GOAL A:
Answer these questions using the discussion of children's belt systems:
(i) Which age group does the Lil Dragons program serve?
(ii) At what age does a student test for 1st Dan with the adult curriculum?
(iii) In the karate school described, into how many milestones is each youth rank divided?
GOAL B: Retype the passage of the discussion of children's belt systems between "Different belt system" and "separate milestones.", inclusive.
— START OF EXCERPT TO READ —
Different belt system for kids

The system that the OP is talking about is a Lil Dragons program. We use that program for 4-7 year olds and it isn't the TKD curriculum. We use the ATA camo belts for our kids. That an none of our kid or teen BBs are Dan ranks, they are Poom ranks. When you come of age, 16, you test for your 1st Dan with the adult curriculum.

This has been touched upon quite a few times. The biggest problem I have with the way the OP wants to structure it is you want to make great yellow belts, not great black belts. I would either incorporate a Lil Dragons/Ninja/Tiger/Bas Rutten program instead of making it 9 ranks to get from white to yellow belt.
 
In the karate school that my youngest was in, the grade requirements
and belts for the youth class (7-12[14?] year-olds) are the same as
for the adult classes, but each rank is divided up into four to five
separate milestones.

Belt order is white, orange, yellow, green, blue?. . . um. . .I forget. . .
maybe chrome, plaid, then fluorescent grey? . . .doesn't matter.

Anyway, an adult off the street would begin training in a white belt,
of course, and after about two to four months, be ready to try
for an orange belt at the next (2 or 3 times a year?) testing.
(I think the other ranks usually take quite a bit longer, but some
people pick up the low-rank fundamentals much more quickly than
others.)
— END OF EXCERPT TO READ —
— START OF RECORDS SHOWN —
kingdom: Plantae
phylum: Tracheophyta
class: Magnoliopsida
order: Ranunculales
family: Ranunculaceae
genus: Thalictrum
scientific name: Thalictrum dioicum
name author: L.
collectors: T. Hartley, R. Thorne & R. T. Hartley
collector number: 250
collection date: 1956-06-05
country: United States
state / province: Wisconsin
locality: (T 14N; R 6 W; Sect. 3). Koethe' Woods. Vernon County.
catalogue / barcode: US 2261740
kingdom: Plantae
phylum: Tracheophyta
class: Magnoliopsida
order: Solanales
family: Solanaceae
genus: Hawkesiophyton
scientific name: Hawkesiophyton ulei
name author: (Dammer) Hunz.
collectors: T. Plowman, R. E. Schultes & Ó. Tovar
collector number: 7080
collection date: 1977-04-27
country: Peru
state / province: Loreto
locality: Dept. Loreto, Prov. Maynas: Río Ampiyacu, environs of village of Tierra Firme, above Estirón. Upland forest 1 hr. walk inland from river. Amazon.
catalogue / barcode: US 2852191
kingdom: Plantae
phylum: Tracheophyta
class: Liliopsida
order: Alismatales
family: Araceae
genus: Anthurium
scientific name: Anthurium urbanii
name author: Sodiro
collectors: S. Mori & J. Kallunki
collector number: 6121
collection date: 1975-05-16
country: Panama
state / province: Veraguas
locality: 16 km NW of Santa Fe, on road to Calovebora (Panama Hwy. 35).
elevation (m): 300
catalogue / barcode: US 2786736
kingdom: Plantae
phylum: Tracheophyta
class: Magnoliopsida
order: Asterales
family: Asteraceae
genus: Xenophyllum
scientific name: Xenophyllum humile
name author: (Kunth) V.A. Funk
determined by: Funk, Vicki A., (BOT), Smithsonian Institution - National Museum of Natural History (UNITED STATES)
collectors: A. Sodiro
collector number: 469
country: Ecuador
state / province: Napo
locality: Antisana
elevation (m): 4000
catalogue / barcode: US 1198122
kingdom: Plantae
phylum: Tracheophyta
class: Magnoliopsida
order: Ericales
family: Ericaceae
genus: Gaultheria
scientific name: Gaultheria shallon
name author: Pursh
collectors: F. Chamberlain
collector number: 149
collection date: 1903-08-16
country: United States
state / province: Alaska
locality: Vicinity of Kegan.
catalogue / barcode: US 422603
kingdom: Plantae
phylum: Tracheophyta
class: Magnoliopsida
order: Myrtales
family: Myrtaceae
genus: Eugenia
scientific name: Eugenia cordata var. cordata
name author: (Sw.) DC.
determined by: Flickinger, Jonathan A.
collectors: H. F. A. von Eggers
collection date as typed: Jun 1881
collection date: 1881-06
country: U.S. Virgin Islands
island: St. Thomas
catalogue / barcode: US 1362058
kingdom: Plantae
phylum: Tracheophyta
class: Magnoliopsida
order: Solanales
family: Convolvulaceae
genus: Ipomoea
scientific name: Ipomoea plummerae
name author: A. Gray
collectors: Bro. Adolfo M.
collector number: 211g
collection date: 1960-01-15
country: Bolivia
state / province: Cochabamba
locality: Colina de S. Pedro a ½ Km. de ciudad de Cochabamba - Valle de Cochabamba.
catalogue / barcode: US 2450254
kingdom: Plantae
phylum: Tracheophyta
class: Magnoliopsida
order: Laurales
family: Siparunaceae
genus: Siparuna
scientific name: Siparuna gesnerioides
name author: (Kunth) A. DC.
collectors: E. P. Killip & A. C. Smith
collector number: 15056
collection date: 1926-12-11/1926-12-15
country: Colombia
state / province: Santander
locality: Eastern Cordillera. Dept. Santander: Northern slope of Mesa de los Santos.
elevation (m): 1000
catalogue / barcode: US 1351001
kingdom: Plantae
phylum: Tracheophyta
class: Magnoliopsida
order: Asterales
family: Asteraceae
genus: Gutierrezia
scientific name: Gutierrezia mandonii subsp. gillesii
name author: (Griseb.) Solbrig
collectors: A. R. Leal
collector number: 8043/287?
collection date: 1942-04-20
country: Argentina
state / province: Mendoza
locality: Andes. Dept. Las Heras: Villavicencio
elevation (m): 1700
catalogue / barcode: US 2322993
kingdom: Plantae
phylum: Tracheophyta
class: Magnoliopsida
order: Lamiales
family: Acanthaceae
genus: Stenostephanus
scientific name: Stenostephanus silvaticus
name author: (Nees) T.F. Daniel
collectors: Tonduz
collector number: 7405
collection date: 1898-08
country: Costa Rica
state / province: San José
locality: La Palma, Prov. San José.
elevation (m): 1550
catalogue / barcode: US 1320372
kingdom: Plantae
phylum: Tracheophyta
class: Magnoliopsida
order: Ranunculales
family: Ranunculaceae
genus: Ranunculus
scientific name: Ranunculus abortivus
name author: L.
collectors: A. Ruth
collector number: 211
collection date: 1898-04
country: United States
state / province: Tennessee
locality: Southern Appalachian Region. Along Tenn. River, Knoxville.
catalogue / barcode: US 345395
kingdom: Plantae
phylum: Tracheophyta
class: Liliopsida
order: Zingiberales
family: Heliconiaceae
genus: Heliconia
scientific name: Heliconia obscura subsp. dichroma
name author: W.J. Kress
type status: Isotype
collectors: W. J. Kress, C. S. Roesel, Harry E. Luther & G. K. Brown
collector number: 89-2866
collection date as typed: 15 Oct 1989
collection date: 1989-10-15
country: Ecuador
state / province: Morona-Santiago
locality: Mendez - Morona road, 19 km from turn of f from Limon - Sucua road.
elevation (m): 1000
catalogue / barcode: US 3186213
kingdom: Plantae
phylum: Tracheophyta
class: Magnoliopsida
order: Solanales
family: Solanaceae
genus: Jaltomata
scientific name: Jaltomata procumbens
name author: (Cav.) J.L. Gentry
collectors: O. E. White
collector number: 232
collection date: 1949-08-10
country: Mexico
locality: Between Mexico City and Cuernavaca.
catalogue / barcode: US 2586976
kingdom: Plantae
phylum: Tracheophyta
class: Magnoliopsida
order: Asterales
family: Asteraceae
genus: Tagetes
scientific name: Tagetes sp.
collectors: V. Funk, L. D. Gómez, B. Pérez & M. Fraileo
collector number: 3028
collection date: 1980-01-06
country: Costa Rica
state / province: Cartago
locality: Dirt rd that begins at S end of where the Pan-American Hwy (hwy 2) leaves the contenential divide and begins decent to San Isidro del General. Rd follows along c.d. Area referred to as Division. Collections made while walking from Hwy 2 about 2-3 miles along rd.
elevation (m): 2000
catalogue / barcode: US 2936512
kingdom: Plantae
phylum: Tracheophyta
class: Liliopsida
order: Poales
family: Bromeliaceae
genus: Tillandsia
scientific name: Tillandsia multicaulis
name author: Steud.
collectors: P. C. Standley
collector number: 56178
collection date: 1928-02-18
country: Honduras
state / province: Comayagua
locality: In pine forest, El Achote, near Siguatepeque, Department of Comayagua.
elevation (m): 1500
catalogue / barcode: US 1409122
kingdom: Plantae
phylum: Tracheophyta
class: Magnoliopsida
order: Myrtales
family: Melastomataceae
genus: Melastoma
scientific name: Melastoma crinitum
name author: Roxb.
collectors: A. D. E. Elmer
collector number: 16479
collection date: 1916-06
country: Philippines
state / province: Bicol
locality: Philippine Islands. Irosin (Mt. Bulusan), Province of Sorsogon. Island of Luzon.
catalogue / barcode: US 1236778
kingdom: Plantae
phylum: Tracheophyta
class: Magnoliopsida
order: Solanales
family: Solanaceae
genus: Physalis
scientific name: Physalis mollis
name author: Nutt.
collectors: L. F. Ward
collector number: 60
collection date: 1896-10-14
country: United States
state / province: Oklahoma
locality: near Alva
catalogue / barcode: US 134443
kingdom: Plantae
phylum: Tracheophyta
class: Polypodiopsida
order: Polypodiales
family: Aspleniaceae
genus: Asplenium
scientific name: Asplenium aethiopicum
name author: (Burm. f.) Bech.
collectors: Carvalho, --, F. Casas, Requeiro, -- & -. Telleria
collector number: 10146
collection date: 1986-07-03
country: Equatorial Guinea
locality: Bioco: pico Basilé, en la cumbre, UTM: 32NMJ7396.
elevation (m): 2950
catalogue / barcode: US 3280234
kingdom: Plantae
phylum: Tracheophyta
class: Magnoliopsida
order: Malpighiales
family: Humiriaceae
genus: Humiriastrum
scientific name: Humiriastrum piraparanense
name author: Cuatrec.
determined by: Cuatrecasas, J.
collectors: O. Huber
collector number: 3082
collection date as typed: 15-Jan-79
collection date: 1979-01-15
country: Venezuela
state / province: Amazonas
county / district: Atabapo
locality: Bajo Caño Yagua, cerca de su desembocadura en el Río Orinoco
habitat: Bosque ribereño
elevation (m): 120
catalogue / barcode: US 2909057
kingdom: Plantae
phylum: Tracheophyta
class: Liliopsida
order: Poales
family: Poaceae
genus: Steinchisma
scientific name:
— END OF RECORDS SHOWN —
OUTPUT A:
(i) Children aged 4 to 7.
(ii) At 16.
(iii) Four to five.

OUTPUT B:
Different belt system for kids

The system that the OP is talking about is a Lil Dragons program. We use that program for 4-7 year olds and it isn't the TKD curriculum. We use the ATA camo belts for our kids. That an none of our kid or teen BBs are Dan ranks, they are Poom ranks. When you come of age, 16, you test for your 1st Dan with the adult curriculum.

This has been touched upon quite a few times. The biggest problem I have with the way the OP wants to structure it is you want to make great yellow belts, not great black belts. I would either incorporate a Lil Dragons/Ninja/Tiger/Bas Rutten program instead of making it 9 ranks to get from white to yellow belt.
 
In the karate school that my youngest was in, the grade requirements
and belts for the youth class (7-12[14?] year-olds) are the same as
for the adult classes, but each rank is divided up into four to five
separate milestones.